SystemGetClusterCrossValidationResults(
<structure name>, 
[,<mining model list>]
,<fold count>}
,<max cases>
<test list>])

Arguments

  • mining structure
    Name of a mining structure in the current database.

    (required)

  • mining model list
    Comma-separated list of mining models to validate.

    If a list of mining models is not specified, cross-validation is performed against all clustering models that are associated with the specified structure.

    Note

    To cross-validate models that are not clustering models, you must use a separate stored procedure, SystemGetCrossValidationResults (Analysis Services - Data Mining).

    (optional)

  • fold count
    Integer that specifies the number of partitions into which to separate the data set. The minimum value is 2. The maximum number of folds is maximum integer or the number of cases, whichever is lower.

    Each partition will contain roughly this number of cases: max cases/fold count.

    There is no default value.

    Note

    The number of folds greatly affects the time required to perform cross-validation. If you select a number that is too high, the query may run for a very long time, and in some cases the server may become unresponsive or time out.

    (required)

  • max cases
    Integer that specifies the maximum number of cases that can be tested.

    A value of 0 indicates that all the cases in the data source will be used.

    If you specify a number that is higher than the actual number of cases in the data set, all cases in the data source will be used.

    (required)

  • test list
    A string that specifies testing options.

    Note   This parameter is reserved for future use.

    (optional)

Return Type

The Return Type table contains scores for each individual partition and aggregates for all models.

The following table describes the columns returned.

Column Name

Description

ModelName

The name of the model that was tested.

AttributeName

The name of the predictable column. For cluster models, always null.

AttributeState

A specified target value in the predictable column. For cluster models, always null.

PartitionIndex

An 1-based index that identifies which partition the results apply to.

PartitionSize

An integer that indicates how many cases were included in each partition.

Test

The type of test that was performed.

Measure

The name of the measure returned by the test. Measures for each model depend on the type of the predictable value. For a definition of each measure, see Cross-Validation (Analysis Services - Data Mining).

For a list of measures returned for each predictable type, see Cross-Validation Report (Analysis Services - Data Mining).

Value

The value of the specified test measure.

Remarks

To return accuracy metrics for the entire data set, use SystemGetClusterAccuracyResults (Analysis Services - Data Mining).

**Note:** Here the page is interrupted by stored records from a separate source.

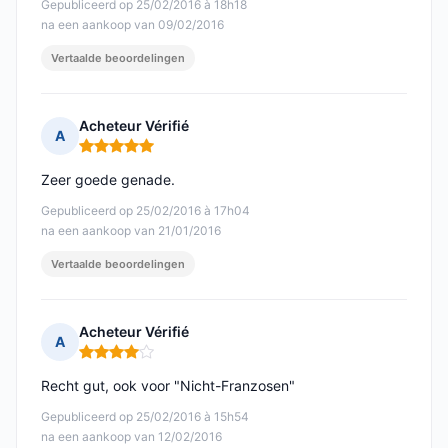
Gepubliceerd op 25/02/2016 à 18h18
na een aankoop van 09/02/2016
Vertaalde beoordelingen
Acheteur Vérifié
A
Opmerking: 5 van 5
Zeer goede genade.
Gepubliceerd op 25/02/2016 à 17h04
na een aankoop van 21/01/2016
Vertaalde beoordelingen
Acheteur Vérifié
A
Opmerking: 4 van 5
Recht gut, ook voor "Nicht-Franzosen"
Gepubliceerd op 25/02/2016 à 15h54
na een aankoop van 12/02/2016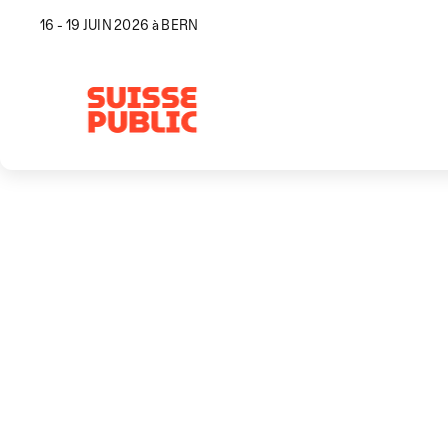
16 - 19 JUIN 2026 à BERN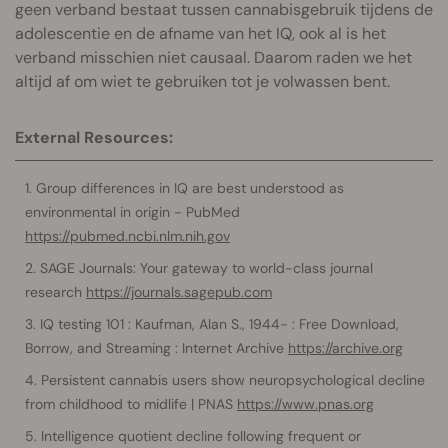
geen verband bestaat tussen cannabisgebruik tijdens de
adolescentie en de afname van het IQ, ook al is het
verband misschien niet causaal. Daarom raden we het
altijd af om wiet te gebruiken tot je volwassen bent.
External Resources:
Group differences in IQ are best understood as
environmental in origin - PubMed
https://pubmed.ncbi.nlm.nih.gov
SAGE Journals: Your gateway to world-class journal
research
https://journals.sagepub.com
IQ testing 101 : Kaufman, Alan S., 1944- : Free Download,
Borrow, and Streaming : Internet Archive
https://archive.org
Persistent cannabis users show neuropsychological decline
from childhood to midlife | PNAS
https://www.pnas.org
Intelligence quotient decline following frequent or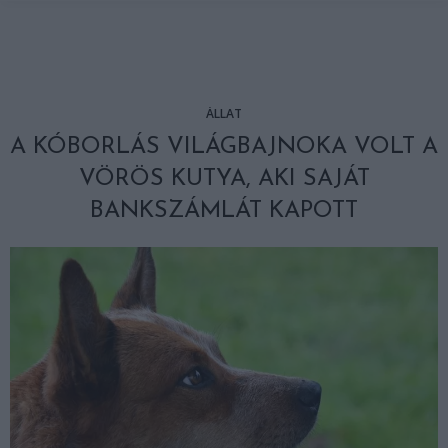
ÁLLAT
A KÓBORLÁS VILÁGBAJNOKA VOLT A
VÖRÖS KUTYA, AKI SAJÁT
BANKSZÁMLÁT KAPOTT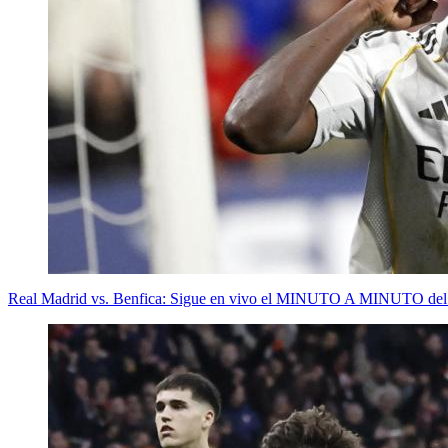
Real Madrid vs. Benfica: Sigue en vivo el MINUTO A MINUTO del 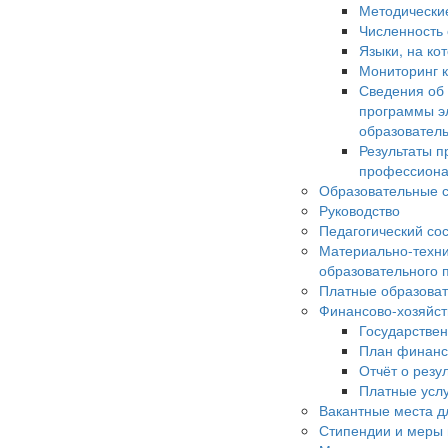
Методически
Численность
Языки, на ко
Мониторинг к
Сведения об
программы э
образовател
Результаты п
профессиона
Образовательные с
Руководство
Педагогический со
Материально-техни
образовательного 
Платные образоват
Финансово-хозяйст
Государстве
План финанс
Отчёт о резу
Платные усл
Вакантные места д
Стипендии и меры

Also, if the mining model has already been partitioned into folds, you can bypass processing and return only the results of cross-validation by using SystemGetClusterAccuracyResults (Analysis Services - Data Mining).

Examples

The following example demonstrates how to partition a mining structure into three folds, and then test two clustering models that are associated with the mining structure.

Line three of the code lists the specific mining models that you want to test. If you do not specify the list, all clustering models associated with the structure are used.

Line four of the code specifies the number of folds, and line five specifies the maximum number of cases to use.

Because these are clustering models, you do not need to specify a predictable attribute or value.

CALL SystemGetClusterCrossValidationResults(
[v Target Mail],
[Cluster 1], [Cluster 2],
3,
10000
)

Sample results:

ModelName

AttributeName

AttributeState

PartitionIndex

PartitionSize

Test

Measure

Value

Cluster 1

 

 

1

3025

Clustering

Case Likelihood

0.930524511864121

Cluster 1

 

 

2

3025

Clustering

Case Likelihood

0.919184178430778

Cluster 1

 

 

3

3024

Clustering

Case Likelihood

0.929651120490248

Cluster 2

 

 

1

1289

Clustering

Case Likelihood

0.922789726933607

Cluster 2

 

 

2

1288

Clustering

Case Likelihood

0.934865535691068

Cluster 2

 

 

3

1288

Clustering

Case Likelihood

0.924724595688798

Requirements

Cross-validation is available only in SQL Server 2008 Enterprise.